Stored items:
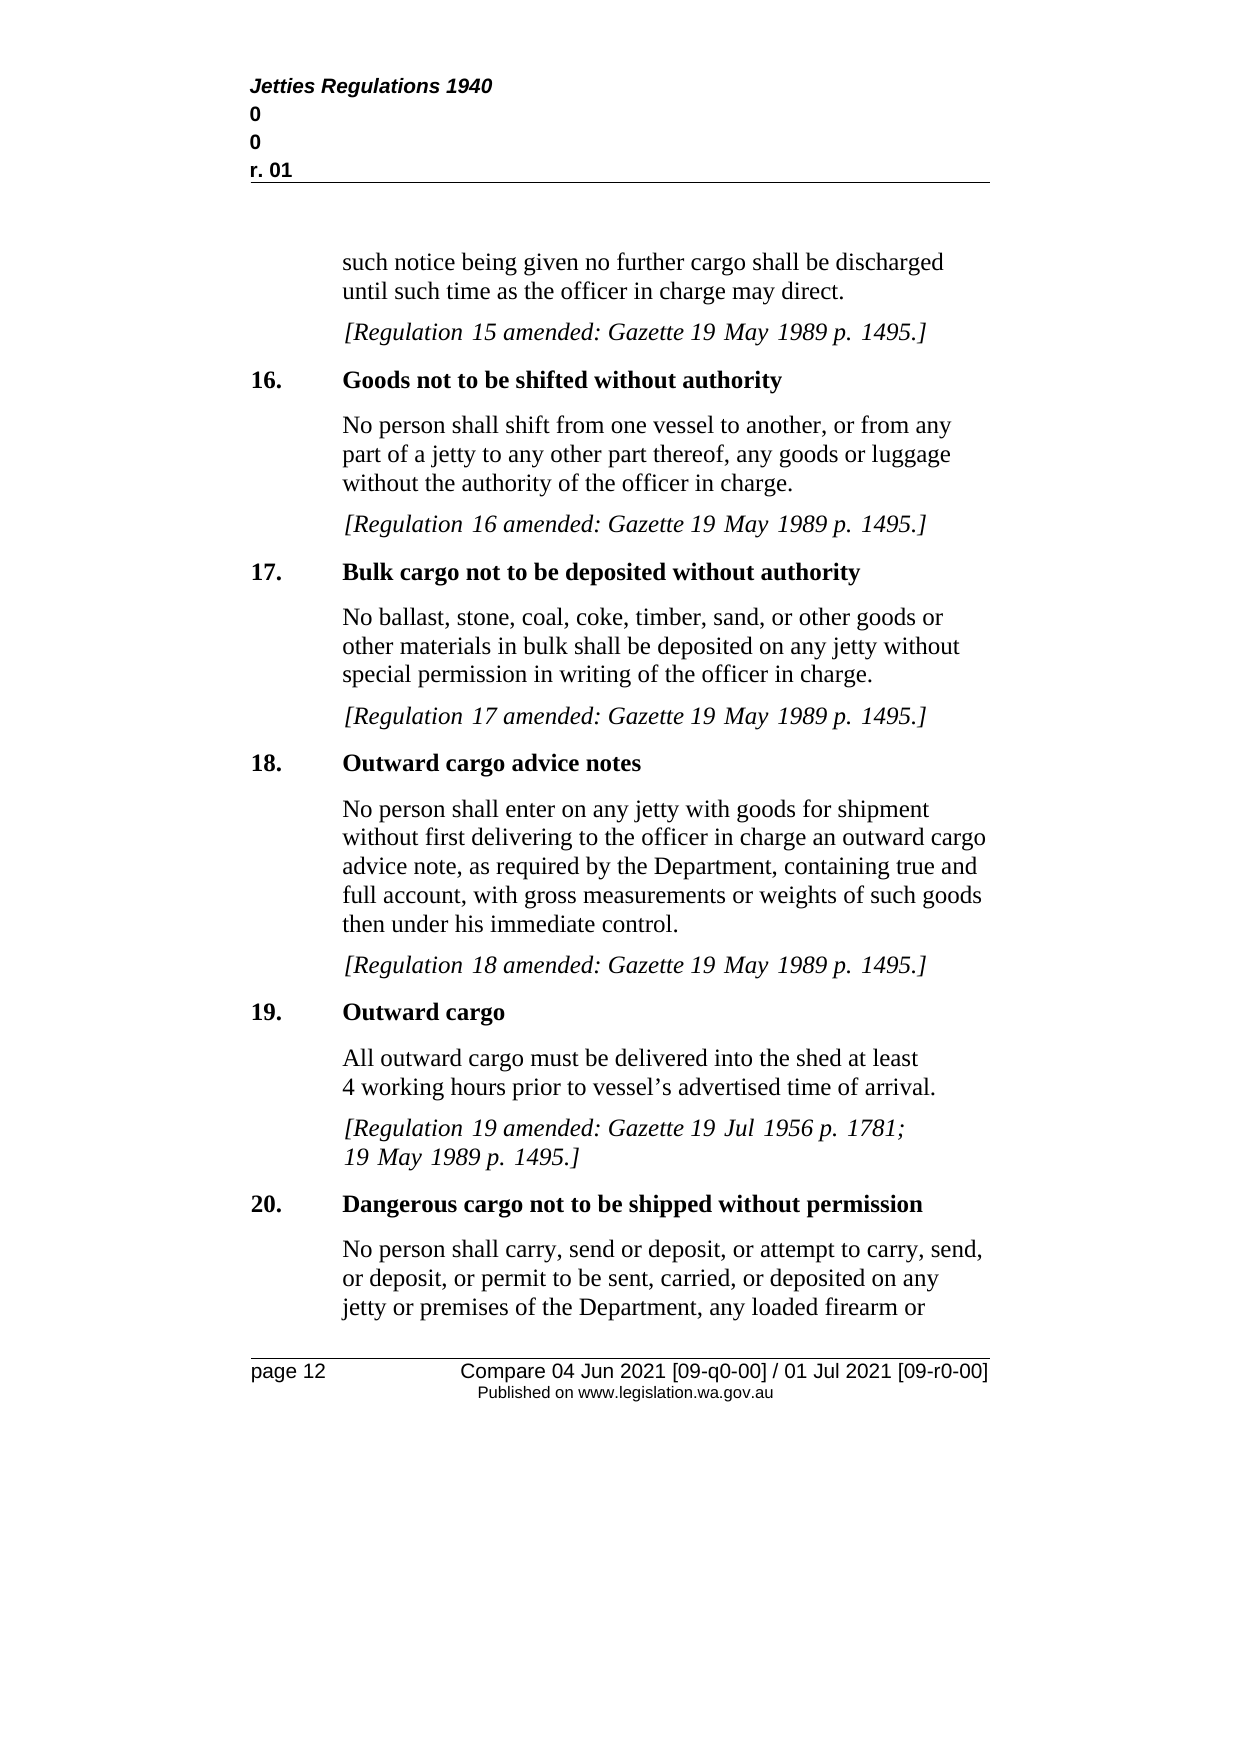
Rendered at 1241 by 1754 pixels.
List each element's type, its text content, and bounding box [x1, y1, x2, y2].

subtitle 19. Outward cargo [251, 997, 990, 1026]
text [Regulation 15 amended: Gazette 19 May 1989 p. 1495.] [251, 317, 990, 346]
subtitle 20. Dangerous cargo not to be shipped without permission [251, 1189, 990, 1218]
text [Regulation 16 amended: Gazette 19 May 1989 p. 1495.] [251, 509, 990, 538]
subtitle 18. Outward cargo advice notes [251, 748, 990, 777]
subtitle 16. Goods not to be shifted without authority [251, 365, 990, 394]
text [Regulation 18 amended: Gazette 19 May 1989 p. 1495.] [251, 950, 990, 979]
text All outward cargo must be delivered into the shed at least 4 working hours prior to vessel’s advertised time of arrival. [251, 1043, 990, 1100]
text [Regulation 19 amended: Gazette 19 Jul 1956 p. 1781; 19 May 1989 p. 1495.] [251, 1113, 990, 1170]
subtitle 17. Bulk cargo not to be deposited without authority [251, 557, 990, 585]
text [251, 1234, 990, 1321]
text No person shall shift from one vessel to another, or from any part of a jetty to any other part thereof, any goods or luggage without the authority of the officer in charge. [251, 410, 990, 497]
text [Regulation 17 amended: Gazette 19 May 1989 p. 1495.] [251, 701, 990, 729]
text No person shall enter on any jetty with goods for shipment without first delivering to the officer in charge an outward cargo advice note, as required by the Department, containing true and full account, with gross measurements or weights of such goods then under his immediate control. [251, 794, 990, 937]
text No ballast, stone, coal, coke, timber, sand, or other goods or other materials in bulk shall be deposited on any jetty without special permission in writing of the officer in charge. [251, 602, 990, 688]
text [251, 247, 990, 305]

__ABOUT THIS TASK__
Give back the entries verbatim. Do not include any picture.

__TASK SOLUTION__
Rendered at 1241 by 1754 pixels.
List each element's type, its text content, and bounding box [x1, y1, x2, y2].

subtitle 19. Outward cargo [251, 997, 990, 1026]
text [Regulation 15 amended: Gazette 19 May 1989 p. 1495.] [251, 317, 990, 346]
subtitle 20. Dangerous cargo not to be shipped without permission [251, 1189, 990, 1218]
text [Regulation 16 amended: Gazette 19 May 1989 p. 1495.] [251, 509, 990, 538]
subtitle 18. Outward cargo advice notes [251, 748, 990, 777]
subtitle 16. Goods not to be shifted without authority [251, 365, 990, 394]
text [Regulation 18 amended: Gazette 19 May 1989 p. 1495.] [251, 950, 990, 979]
text All outward cargo must be delivered into the shed at least 4 working hours prior to vessel’s advertised time of arrival. [251, 1043, 990, 1100]
text [Regulation 19 amended: Gazette 19 Jul 1956 p. 1781; 19 May 1989 p. 1495.] [251, 1113, 990, 1170]
subtitle 17. Bulk cargo not to be deposited without authority [251, 557, 990, 585]
text [251, 1234, 990, 1321]
text No person shall shift from one vessel to another, or from any part of a jetty to any other part thereof, any goods or luggage without the authority of the officer in charge. [251, 410, 990, 497]
text [Regulation 17 amended: Gazette 19 May 1989 p. 1495.] [251, 701, 990, 729]
text No person shall enter on any jetty with goods for shipment without first delivering to the officer in charge an outward cargo advice note, as required by the Department, containing true and full account, with gross measurements or weights of such goods then under his immediate control. [251, 794, 990, 937]
text No ballast, stone, coal, coke, timber, sand, or other goods or other materials in bulk shall be deposited on any jetty without special permission in writing of the officer in charge. [251, 602, 990, 688]
text [251, 247, 990, 305]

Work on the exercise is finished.